Twitter is taking a leap into content curation with their new “Moments” feature. Seeing that media companies such as Blavity and Buzzfeed have succeeded in taking tweets beyond their singular, ephemeral existences and curating them for secondary consumption, it’s clear that the people in Twitter towers have been inspired to join in.

The subtle balance between mere delivery and full curation of the many millions of tweets written daily is an interesting challenge and one that, in my opinion, should be approached with creativity and not a reliance on old media models. As a user of Twitter, but also as someone who is incredibly passionate about empowering people with information and producing compelling narratives, I’m always simultaneously excited and concerned by developments on the platform. Nevertheless, I do think that Moments could be a thriving part of the experience for Twitter users and I have a few thoughts on how this might be possible.

  1. A Moment for you

Platforms such as Blavity offer a great lesson in the mechanics of curating content for a specific audience. In this vein, the team at Twitter need to work to identify the many types of readers who they are seeking to engage. From those using Twitter to find out about the shifting national political landscape to young creative urbanites using Twitter to connect and collaborate nationally or even globally, the team at Twitter needs to craft Moments in a way that taps into the narratives that people have regarding their own experiences. And it should be done in a way that engages those narratives rather than interrupts them. In this regard, I’m surprised to see that, at least in the UK, Twitter does not have a “Tech” moments tab. Rather than taking a generalist approach, I think that Moments should tap into communities such as Tech Twitter, Black Twitter and Book Twitter in order to create experiences, rather than just content, that really resonate with people.

## SUPPLIED INFORMATION
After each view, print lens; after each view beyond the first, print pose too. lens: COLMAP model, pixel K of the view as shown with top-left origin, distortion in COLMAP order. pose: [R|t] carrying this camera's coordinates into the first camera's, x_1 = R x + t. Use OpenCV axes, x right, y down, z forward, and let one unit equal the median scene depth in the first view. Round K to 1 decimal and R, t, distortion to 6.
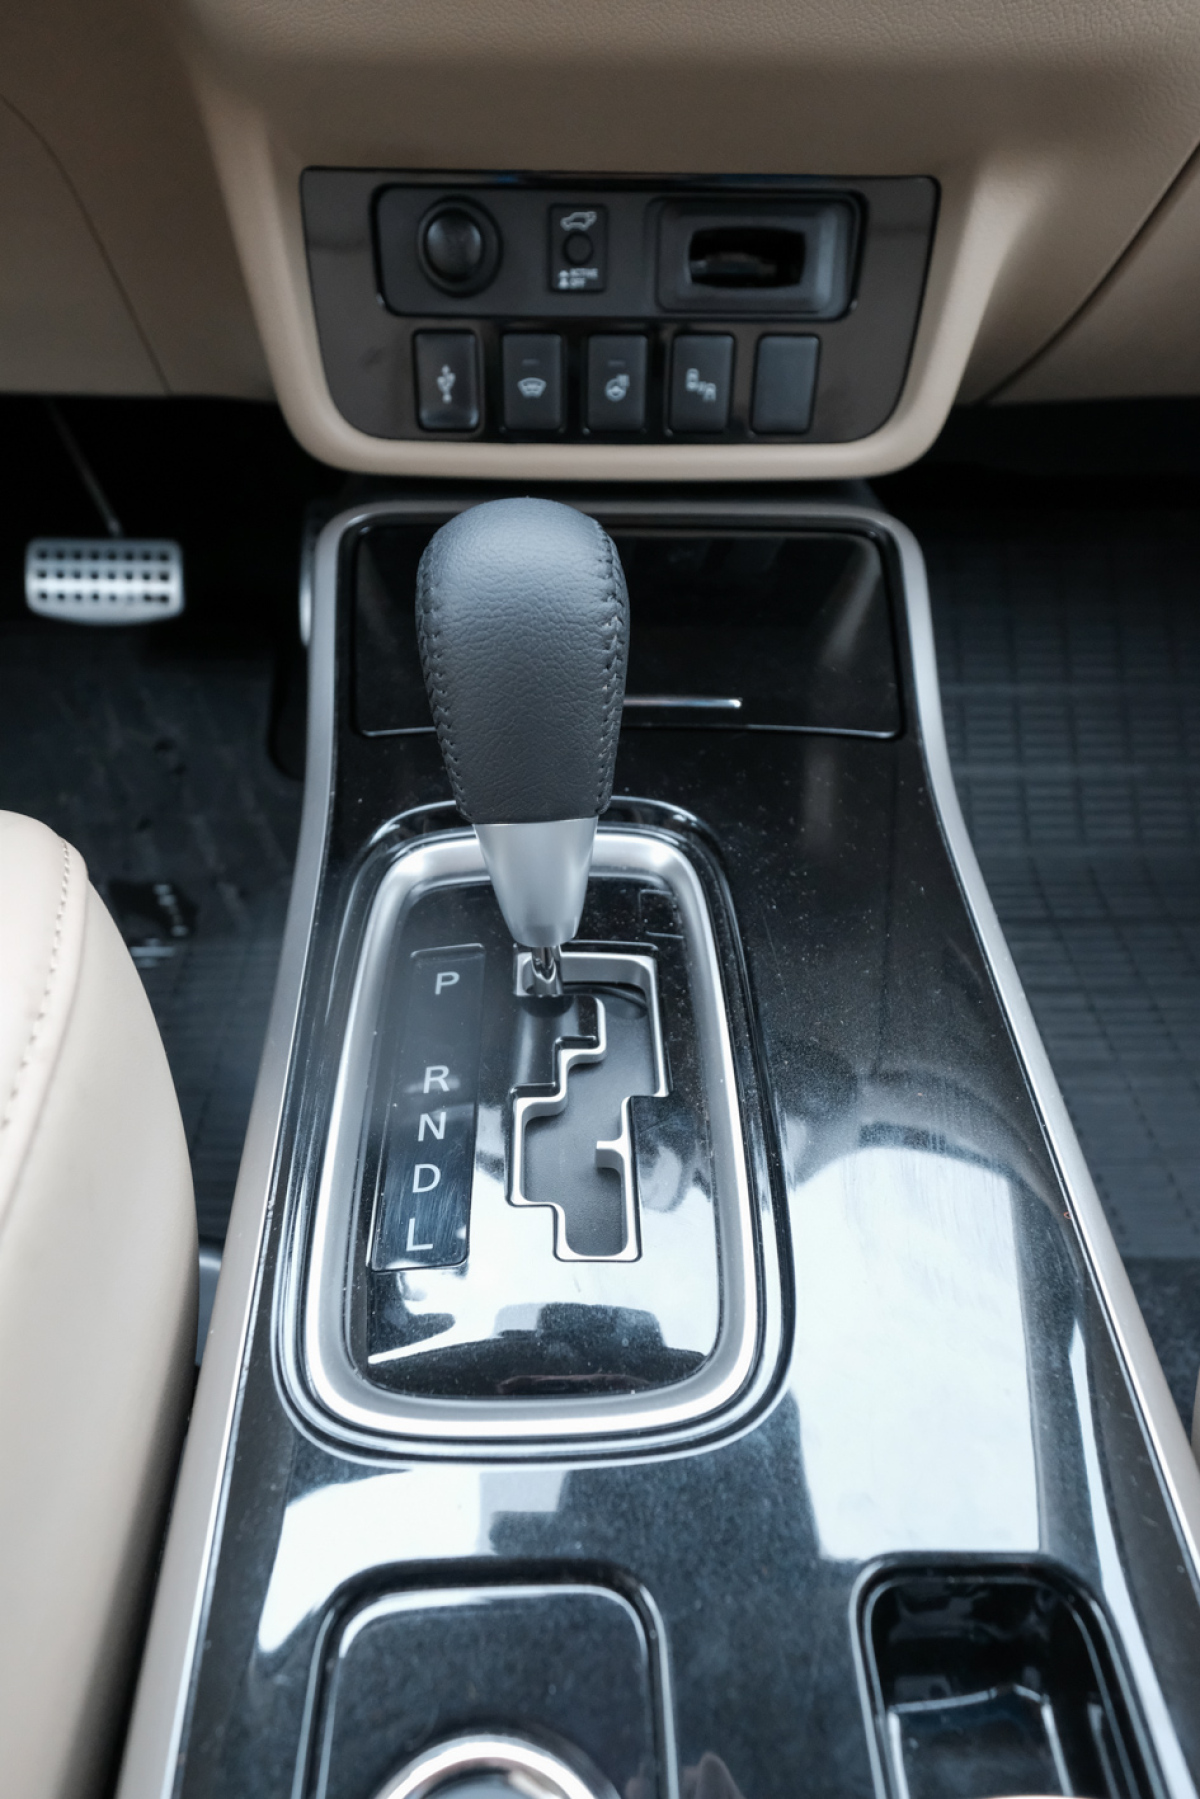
lens RADIAL K [[1046.7, 0, 590.9], [0, 1046.7, 903.9], [0, 0, 1]] dist [-0.004182, -0.002717]
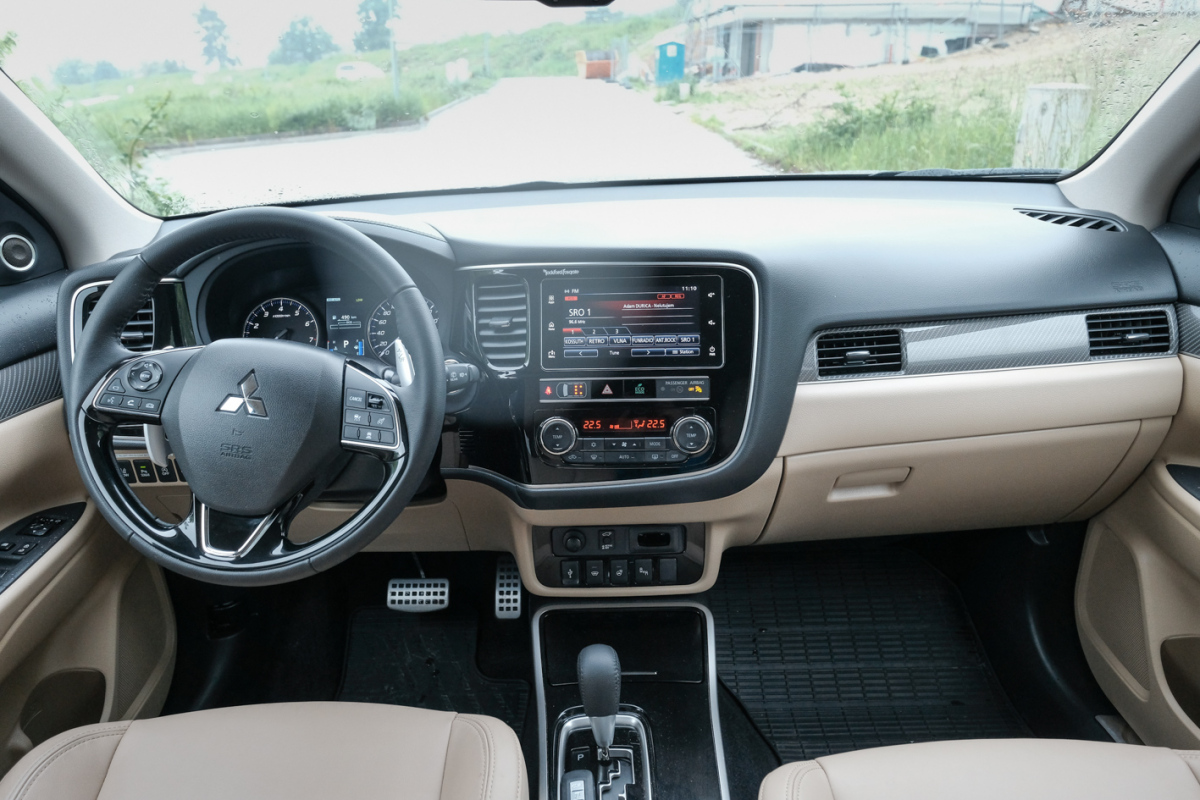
lens RADIAL K [[794.6, 0, 574.5], [0, 794.6, 399.7], [0, 0, 1]] dist [0.006408, 0.003038]
pose [[0.997997, -0.038210, -0.050417, 0.033607], [0.015868, 0.922701, -0.385189, -0.010341], [0.061238, 0.383618, 0.921459, -1.738120]]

## WHAT YOU WILL DO
• a. In the article on Twitter Moments, restate word for word the passage starting at "The subtle balance" and ending at "might be possible.".
• b. List every community that the article on Twitter Moments says Moments should tap into.

## SOLVED PROBLEMS
• a.
The subtle balance between mere delivery and full curation of the many millions of tweets written daily is an interesting challenge and one that, in my opinion, should be approached with creativity and not a reliance on old media models. As a user of Twitter, but also as someone who is incredibly passionate about empowering people with information and producing compelling narratives, I’m always simultaneously excited and concerned by developments on the platform. Nevertheless, I do think that Moments could be a thriving part of the experience for Twitter users and I have a few thoughts on how this might be possible.

• b. Tech Twitter, Black Twitter, Book Twitter